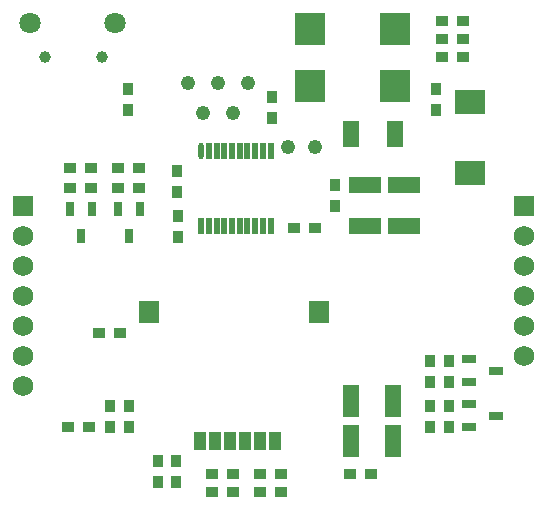
<source format=gbs>
%FSLAX25Y25*%
%MOIN*%
G70*
G01*
G75*
G04 Layer_Color=16711935*
%ADD10R,0.03000X0.03500*%
%ADD11R,0.03500X0.03000*%
%ADD12R,0.02362X0.04299*%
%ADD13R,0.08661X0.04134*%
%ADD14R,0.04331X0.03937*%
%ADD15R,0.07874X0.07874*%
%ADD16R,0.02362X0.07874*%
%ADD17R,0.07874X0.02362*%
%ADD18R,0.03937X0.04331*%
%ADD19R,0.04134X0.08661*%
%ADD20R,0.11811X0.04213*%
%ADD21R,0.37008X0.27559*%
%ADD22R,0.01575X0.03937*%
%ADD23R,0.12992X0.07087*%
%ADD24C,0.01000*%
%ADD25C,0.01500*%
%ADD26C,0.02000*%
%ADD27C,0.04000*%
%ADD28C,0.03150*%
%ADD29C,0.07000*%
%ADD30C,0.06000*%
%ADD31R,0.06000X0.06000*%
%ADD32C,0.03150*%
%ADD33C,0.06299*%
%ADD34C,0.02500*%
%ADD35R,0.04299X0.02362*%
%ADD36R,0.04724X0.09843*%
%ADD37R,0.09843X0.04724*%
%ADD38R,0.09449X0.07087*%
%ADD39R,0.09449X0.10236*%
%ADD40R,0.05906X0.06693*%
%ADD41R,0.03150X0.05118*%
%ADD42R,0.04921X0.07874*%
%ADD43R,0.01181X0.04724*%
%ADD44O,0.01181X0.04724*%
%ADD45C,0.04000*%
%ADD46C,0.00500*%
%ADD47C,0.01600*%
%ADD48C,0.00787*%
%ADD49C,0.00800*%
%ADD50C,0.00600*%
%ADD51C,0.00700*%
%ADD52C,0.00100*%
%ADD53R,0.01300X0.11811*%
%ADD54R,0.11811X0.01300*%
%ADD55R,0.13988X0.01000*%
%ADD56R,0.01870X0.17323*%
%ADD57R,0.01181X0.08412*%
%ADD58R,0.03800X0.04300*%
%ADD59R,0.04300X0.03800*%
%ADD60R,0.03162X0.05099*%
%ADD61R,0.09461X0.04934*%
%ADD62R,0.05131X0.04737*%
%ADD63R,0.08674X0.08674*%
%ADD64R,0.03162X0.08674*%
%ADD65R,0.08674X0.03162*%
%ADD66R,0.04737X0.05131*%
%ADD67R,0.04934X0.09461*%
%ADD68R,0.12611X0.05013*%
%ADD69R,0.37808X0.28359*%
%ADD70R,0.02375X0.04737*%
%ADD71R,0.13792X0.07887*%
%ADD72C,0.06800*%
%ADD73R,0.06800X0.06800*%
%ADD74C,0.03950*%
%ADD75C,0.07099*%
%ADD76R,0.05099X0.03162*%
%ADD77R,0.05524X0.10642*%
%ADD78R,0.10642X0.05524*%
%ADD79R,0.10249X0.07887*%
%ADD80R,0.10249X0.11036*%
%ADD81R,0.06706X0.07493*%
%ADD82R,0.03950X0.05918*%
%ADD83R,0.05721X0.08674*%
%ADD84R,0.01981X0.05524*%
%ADD85O,0.01981X0.05524*%
%ADD86C,0.04800*%
D58*
X147000Y48500D02*
D03*
Y55500D02*
D03*
X140500D02*
D03*
Y48500D02*
D03*
Y40500D02*
D03*
Y33500D02*
D03*
X147000D02*
D03*
Y40500D02*
D03*
X109063Y107240D02*
D03*
Y114240D02*
D03*
X49890Y15240D02*
D03*
Y22240D02*
D03*
X40390Y40374D02*
D03*
Y33374D02*
D03*
X55890Y15240D02*
D03*
Y22240D02*
D03*
X33890Y40374D02*
D03*
Y33374D02*
D03*
X56587Y96740D02*
D03*
Y103740D02*
D03*
X142500Y139000D02*
D03*
Y146000D02*
D03*
X39890Y139240D02*
D03*
Y146240D02*
D03*
X88008Y136366D02*
D03*
Y143366D02*
D03*
X56390Y118937D02*
D03*
Y111937D02*
D03*
D59*
X19890Y33374D02*
D03*
X26890D02*
D03*
X37390Y64866D02*
D03*
X30390D02*
D03*
X20563Y113240D02*
D03*
X27563D02*
D03*
Y119740D02*
D03*
X20563D02*
D03*
X43563D02*
D03*
X36563D02*
D03*
Y113240D02*
D03*
X43563D02*
D03*
X120910Y17784D02*
D03*
X113909D02*
D03*
X74890Y11740D02*
D03*
X67890D02*
D03*
X74890Y17740D02*
D03*
X67890D02*
D03*
X83890D02*
D03*
X90890D02*
D03*
X83890Y11740D02*
D03*
X90890D02*
D03*
X144500Y156819D02*
D03*
X151500D02*
D03*
X144500Y168819D02*
D03*
X151500D02*
D03*
X144500Y162819D02*
D03*
X151500D02*
D03*
X102087Y99740D02*
D03*
X95087D02*
D03*
D60*
X24303Y96980D02*
D03*
X28043Y106067D02*
D03*
X20563D02*
D03*
X40303Y96980D02*
D03*
X44043Y106067D02*
D03*
X36563D02*
D03*
D72*
X172000Y77000D02*
D03*
Y57000D02*
D03*
Y67000D02*
D03*
Y87000D02*
D03*
Y97000D02*
D03*
X5000Y47000D02*
D03*
Y57000D02*
D03*
Y67000D02*
D03*
Y77000D02*
D03*
Y87000D02*
D03*
Y97000D02*
D03*
D73*
X172000Y107000D02*
D03*
X5000D02*
D03*
D74*
X31335Y156772D02*
D03*
X12241D02*
D03*
D75*
X35666Y168190D02*
D03*
X7320D02*
D03*
D76*
X162587Y52240D02*
D03*
X153500Y55980D02*
D03*
Y48500D02*
D03*
X162587Y37240D02*
D03*
X153500Y40980D02*
D03*
Y33500D02*
D03*
D77*
X114390Y42240D02*
D03*
X128169D02*
D03*
Y28740D02*
D03*
X114390D02*
D03*
D78*
X118764Y114083D02*
D03*
Y100303D02*
D03*
X131890Y114140D02*
D03*
Y100361D02*
D03*
D79*
X154000Y141811D02*
D03*
Y118189D02*
D03*
D80*
X129063Y147240D02*
D03*
X100716D02*
D03*
X129063Y166240D02*
D03*
X100716D02*
D03*
D81*
X47039Y71654D02*
D03*
X103732D02*
D03*
D82*
X68890Y28740D02*
D03*
X88890D02*
D03*
X78890D02*
D03*
X63890D02*
D03*
X73890D02*
D03*
X83890D02*
D03*
D83*
X128945Y131240D02*
D03*
X114181D02*
D03*
D84*
X66949Y125366D02*
D03*
X87421D02*
D03*
X66949Y100563D02*
D03*
X87421D02*
D03*
X69508Y125366D02*
D03*
X72067Y100563D02*
D03*
X69508D02*
D03*
X64390D02*
D03*
X77185D02*
D03*
X74626D02*
D03*
Y125366D02*
D03*
X79744D02*
D03*
X82303D02*
D03*
X84862D02*
D03*
Y100563D02*
D03*
X82303D02*
D03*
X79744D02*
D03*
X72067Y125366D02*
D03*
X77185D02*
D03*
D85*
X64390D02*
D03*
D86*
X65000Y138000D02*
D03*
X80000Y148000D02*
D03*
X93224Y126894D02*
D03*
X70000Y148000D02*
D03*
X75000Y138000D02*
D03*
X60000Y148000D02*
D03*
X102224Y126894D02*
D03*
M02*

</source>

★ ★ ★

TASK ITEM
Once the images are dropped, set down the remaining material word for word.

SOLUTION TO THE EXERCISE
<source format=gbs>
%FSLAX25Y25*%
%MOIN*%
G70*
G01*
G75*
G04 Layer_Color=16711935*
%ADD10R,0.03000X0.03500*%
%ADD11R,0.03500X0.03000*%
%ADD12R,0.02362X0.04299*%
%ADD13R,0.08661X0.04134*%
%ADD14R,0.04331X0.03937*%
%ADD15R,0.07874X0.07874*%
%ADD16R,0.02362X0.07874*%
%ADD17R,0.07874X0.02362*%
%ADD18R,0.03937X0.04331*%
%ADD19R,0.04134X0.08661*%
%ADD20R,0.11811X0.04213*%
%ADD21R,0.37008X0.27559*%
%ADD22R,0.01575X0.03937*%
%ADD23R,0.12992X0.07087*%
%ADD24C,0.01000*%
%ADD25C,0.01500*%
%ADD26C,0.02000*%
%ADD27C,0.04000*%
%ADD28C,0.03150*%
%ADD29C,0.07000*%
%ADD30C,0.06000*%
%ADD31R,0.06000X0.06000*%
%ADD32C,0.03150*%
%ADD33C,0.06299*%
%ADD34C,0.02500*%
%ADD35R,0.04299X0.02362*%
%ADD36R,0.04724X0.09843*%
%ADD37R,0.09843X0.04724*%
%ADD38R,0.09449X0.07087*%
%ADD39R,0.09449X0.10236*%
%ADD40R,0.05906X0.06693*%
%ADD41R,0.03150X0.05118*%
%ADD42R,0.04921X0.07874*%
%ADD43R,0.01181X0.04724*%
%ADD44O,0.01181X0.04724*%
%ADD45C,0.04000*%
%ADD46C,0.00500*%
%ADD47C,0.01600*%
%ADD48C,0.00787*%
%ADD49C,0.00800*%
%ADD50C,0.00600*%
%ADD51C,0.00700*%
%ADD52C,0.00100*%
%ADD53R,0.01300X0.11811*%
%ADD54R,0.11811X0.01300*%
%ADD55R,0.13988X0.01000*%
%ADD56R,0.01870X0.17323*%
%ADD57R,0.01181X0.08412*%
%ADD58R,0.03800X0.04300*%
%ADD59R,0.04300X0.03800*%
%ADD60R,0.03162X0.05099*%
%ADD61R,0.09461X0.04934*%
%ADD62R,0.05131X0.04737*%
%ADD63R,0.08674X0.08674*%
%ADD64R,0.03162X0.08674*%
%ADD65R,0.08674X0.03162*%
%ADD66R,0.04737X0.05131*%
%ADD67R,0.04934X0.09461*%
%ADD68R,0.12611X0.05013*%
%ADD69R,0.37808X0.28359*%
%ADD70R,0.02375X0.04737*%
%ADD71R,0.13792X0.07887*%
%ADD72C,0.06800*%
%ADD73R,0.06800X0.06800*%
%ADD74C,0.03950*%
%ADD75C,0.07099*%
%ADD76R,0.05099X0.03162*%
%ADD77R,0.05524X0.10642*%
%ADD78R,0.10642X0.05524*%
%ADD79R,0.10249X0.07887*%
%ADD80R,0.10249X0.11036*%
%ADD81R,0.06706X0.07493*%
%ADD82R,0.03950X0.05918*%
%ADD83R,0.05721X0.08674*%
%ADD84R,0.01981X0.05524*%
%ADD85O,0.01981X0.05524*%
%ADD86C,0.04800*%
D58*
X147000Y48500D02*
D03*
Y55500D02*
D03*
X140500D02*
D03*
Y48500D02*
D03*
Y40500D02*
D03*
Y33500D02*
D03*
X147000D02*
D03*
Y40500D02*
D03*
X109063Y107240D02*
D03*
Y114240D02*
D03*
X49890Y15240D02*
D03*
Y22240D02*
D03*
X40390Y40374D02*
D03*
Y33374D02*
D03*
X55890Y15240D02*
D03*
Y22240D02*
D03*
X33890Y40374D02*
D03*
Y33374D02*
D03*
X56587Y96740D02*
D03*
Y103740D02*
D03*
X142500Y139000D02*
D03*
Y146000D02*
D03*
X39890Y139240D02*
D03*
Y146240D02*
D03*
X88008Y136366D02*
D03*
Y143366D02*
D03*
X56390Y118937D02*
D03*
Y111937D02*
D03*
D59*
X19890Y33374D02*
D03*
X26890D02*
D03*
X37390Y64866D02*
D03*
X30390D02*
D03*
X20563Y113240D02*
D03*
X27563D02*
D03*
Y119740D02*
D03*
X20563D02*
D03*
X43563D02*
D03*
X36563D02*
D03*
Y113240D02*
D03*
X43563D02*
D03*
X120910Y17784D02*
D03*
X113909D02*
D03*
X74890Y11740D02*
D03*
X67890D02*
D03*
X74890Y17740D02*
D03*
X67890D02*
D03*
X83890D02*
D03*
X90890D02*
D03*
X83890Y11740D02*
D03*
X90890D02*
D03*
X144500Y156819D02*
D03*
X151500D02*
D03*
X144500Y168819D02*
D03*
X151500D02*
D03*
X144500Y162819D02*
D03*
X151500D02*
D03*
X102087Y99740D02*
D03*
X95087D02*
D03*
D60*
X24303Y96980D02*
D03*
X28043Y106067D02*
D03*
X20563D02*
D03*
X40303Y96980D02*
D03*
X44043Y106067D02*
D03*
X36563D02*
D03*
D72*
X172000Y77000D02*
D03*
Y57000D02*
D03*
Y67000D02*
D03*
Y87000D02*
D03*
Y97000D02*
D03*
X5000Y47000D02*
D03*
Y57000D02*
D03*
Y67000D02*
D03*
Y77000D02*
D03*
Y87000D02*
D03*
Y97000D02*
D03*
D73*
X172000Y107000D02*
D03*
X5000D02*
D03*
D74*
X31335Y156772D02*
D03*
X12241D02*
D03*
D75*
X35666Y168190D02*
D03*
X7320D02*
D03*
D76*
X162587Y52240D02*
D03*
X153500Y55980D02*
D03*
Y48500D02*
D03*
X162587Y37240D02*
D03*
X153500Y40980D02*
D03*
Y33500D02*
D03*
D77*
X114390Y42240D02*
D03*
X128169D02*
D03*
Y28740D02*
D03*
X114390D02*
D03*
D78*
X118764Y114083D02*
D03*
Y100303D02*
D03*
X131890Y114140D02*
D03*
Y100361D02*
D03*
D79*
X154000Y141811D02*
D03*
Y118189D02*
D03*
D80*
X129063Y147240D02*
D03*
X100716D02*
D03*
X129063Y166240D02*
D03*
X100716D02*
D03*
D81*
X47039Y71654D02*
D03*
X103732D02*
D03*
D82*
X68890Y28740D02*
D03*
X88890D02*
D03*
X78890D02*
D03*
X63890D02*
D03*
X73890D02*
D03*
X83890D02*
D03*
D83*
X128945Y131240D02*
D03*
X114181D02*
D03*
D84*
X66949Y125366D02*
D03*
X87421D02*
D03*
X66949Y100563D02*
D03*
X87421D02*
D03*
X69508Y125366D02*
D03*
X72067Y100563D02*
D03*
X69508D02*
D03*
X64390D02*
D03*
X77185D02*
D03*
X74626D02*
D03*
Y125366D02*
D03*
X79744D02*
D03*
X82303D02*
D03*
X84862D02*
D03*
Y100563D02*
D03*
X82303D02*
D03*
X79744D02*
D03*
X72067Y125366D02*
D03*
X77185D02*
D03*
D85*
X64390D02*
D03*
D86*
X65000Y138000D02*
D03*
X80000Y148000D02*
D03*
X93224Y126894D02*
D03*
X70000Y148000D02*
D03*
X75000Y138000D02*
D03*
X60000Y148000D02*
D03*
X102224Y126894D02*
D03*
M02*

</source>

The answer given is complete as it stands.